Another complicating factor: The Farm Security and Rural Investment Act's provisions for a new Conservation Security Program that could pay producers for conservation practices such as reduced tillage and winter cover crops.
USDA staff members are writing the regulations for the program, which isn't scheduled to be implemented until 2003, so it's difficult for farmers to plan how to meet the criteria. And the administration reportedly wants to delay funding the CSP or make it a pilot program, creating even more uncertainty.
Conservation tillage experts say all is not lost if farmers are forced to re-work their fields if they rut them. “We're not saying that you should never till,” says John Bradley, who is fast becoming regarded as the father of conservation tillage in the South. “What we're saying is that you should have a good reason for tillage, and what's happened this fall may qualify.”

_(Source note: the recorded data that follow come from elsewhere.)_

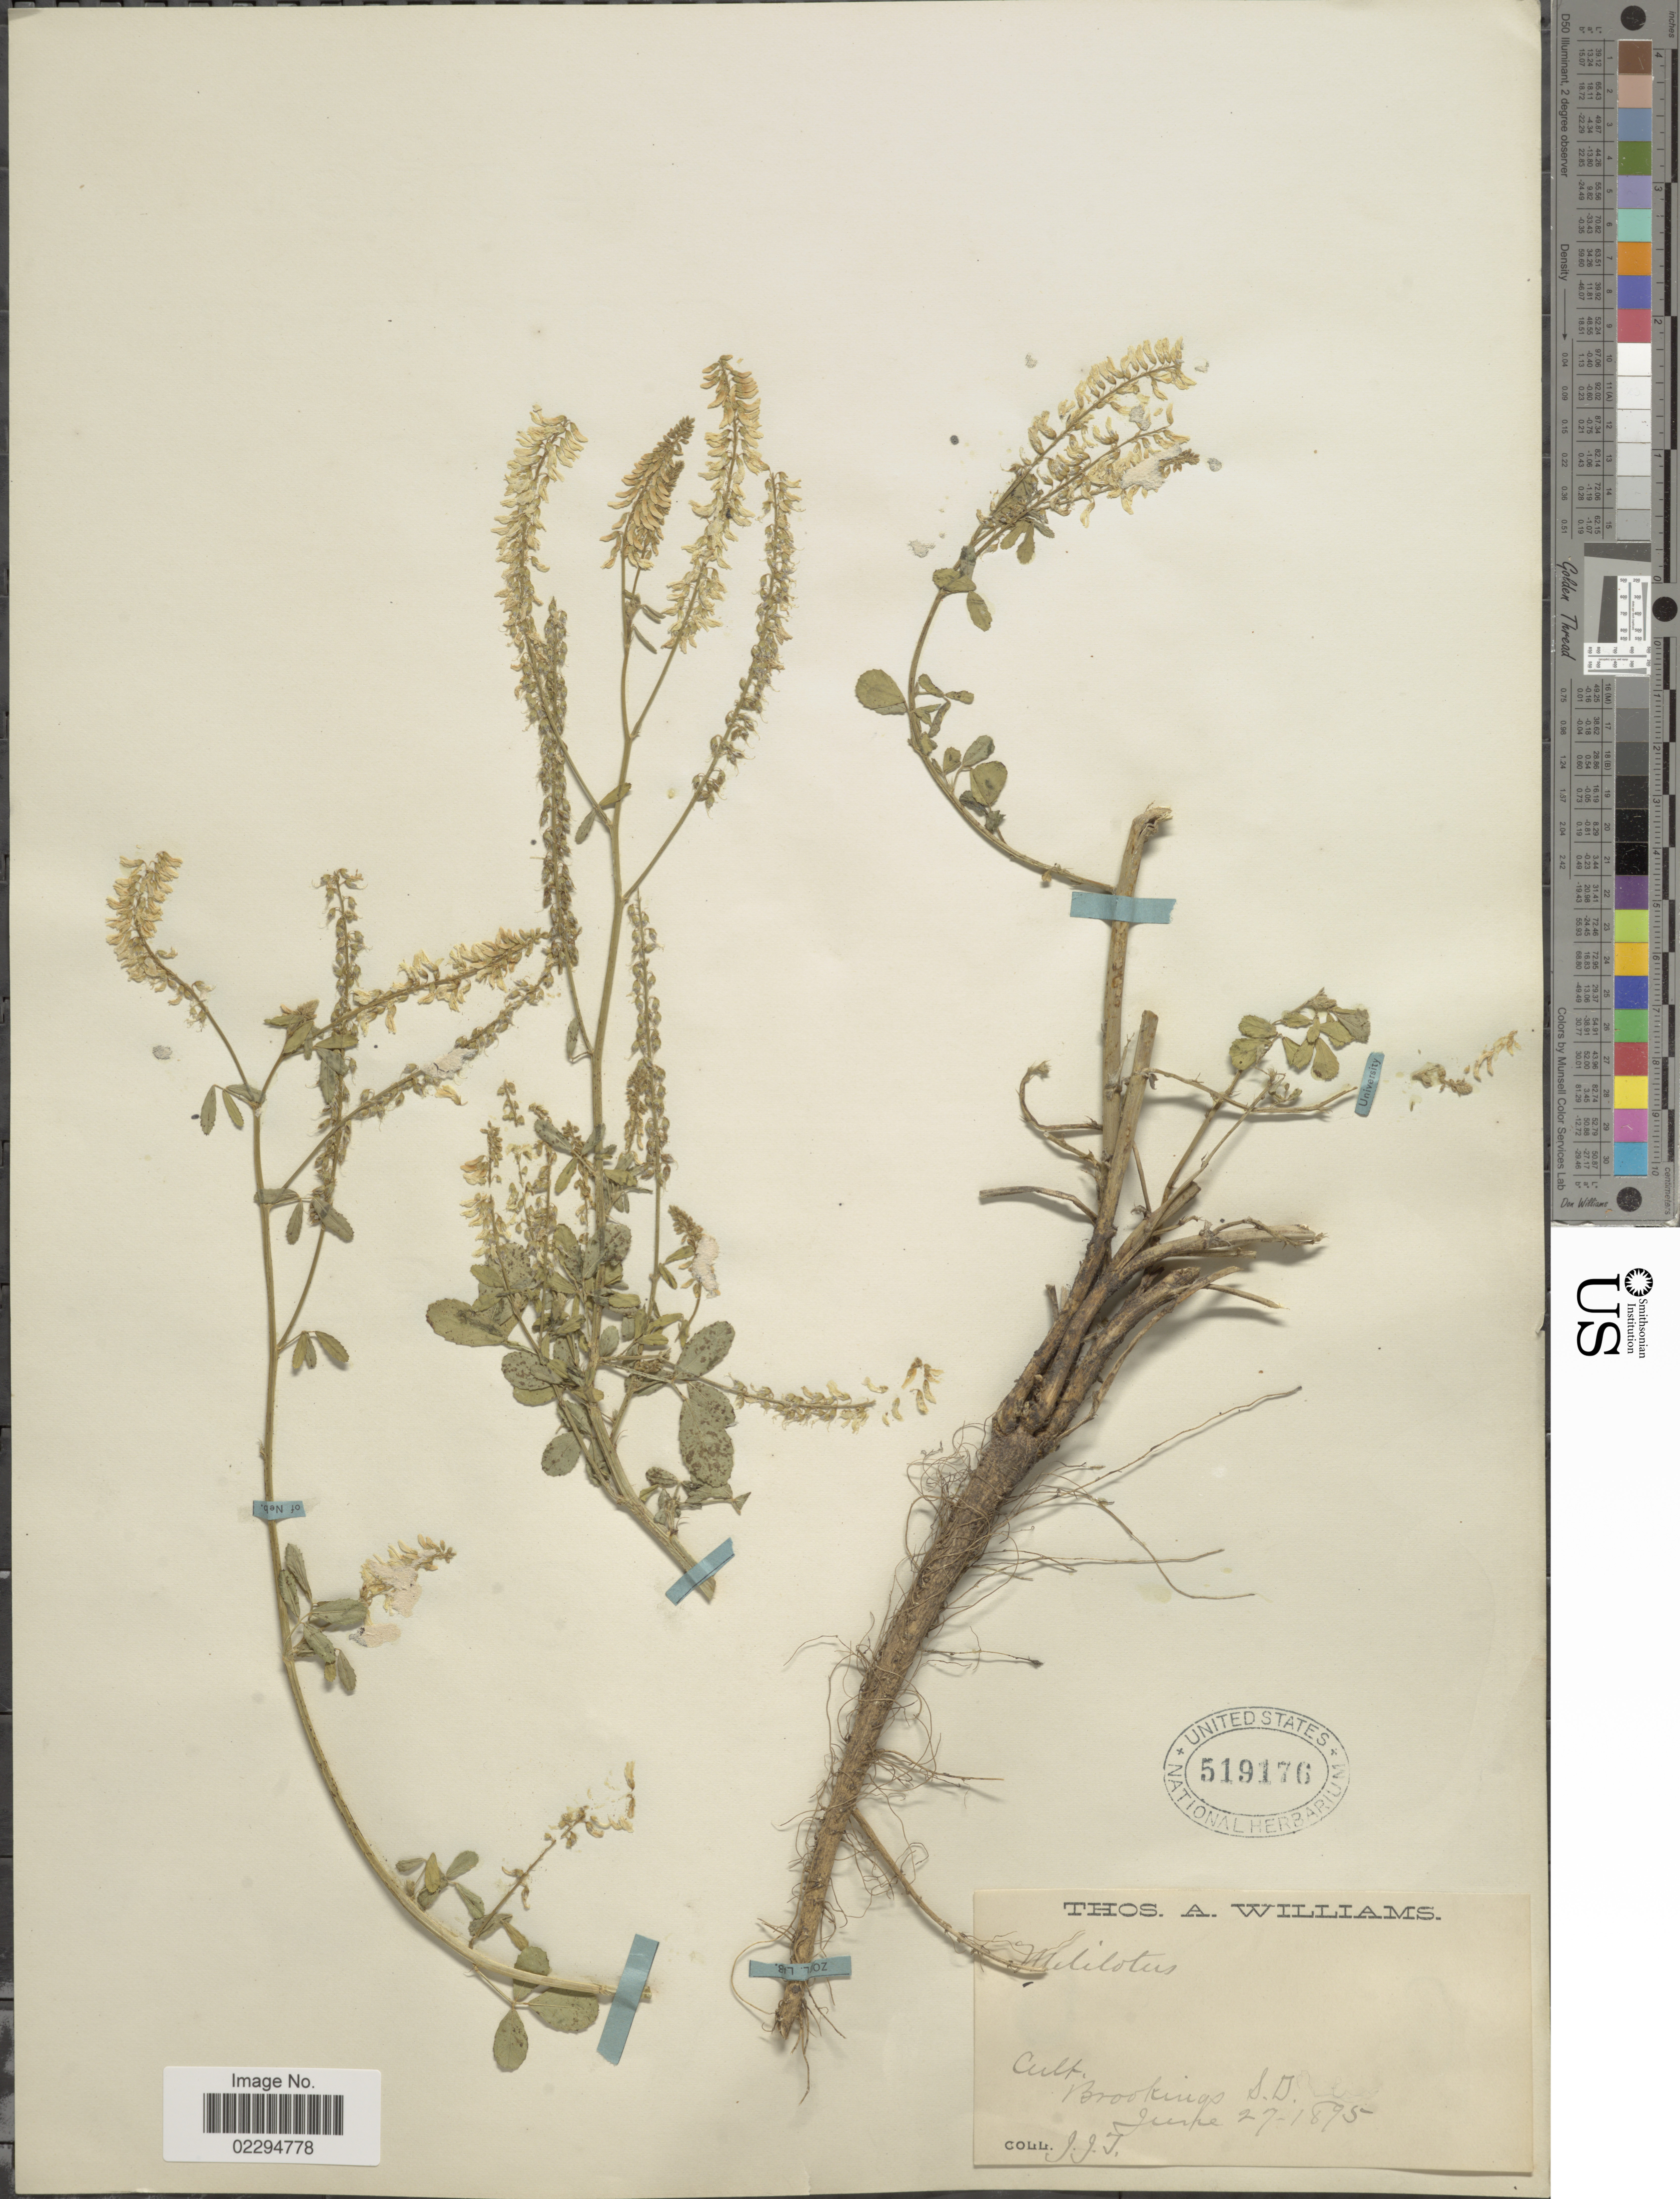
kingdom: Plantae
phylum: Tracheophyta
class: Magnoliopsida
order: Fabales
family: Fabaceae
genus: Melilotus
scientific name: Melilotus officinalis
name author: (L.) Lam.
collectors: J. J. T.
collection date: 1895-06-27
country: United States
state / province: South Dakota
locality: Broolings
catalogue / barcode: US 519176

Bradley recommends growers re-hip and plant a cover crop behind any tillage that must be done.
Growers from central Louisiana north believe they were spared a major blow when Hurricane Lili dropped from a Category 4 to a Category 2 hurricane hours before it came ashore near New Iberia, La., on Oct. 3.
“I heard a meteorologist say there was no logical explanation for that gust of cool air that caused the hurricane's winds to drop,” said one farmer. “All I know is that the Lord answered our prayers.”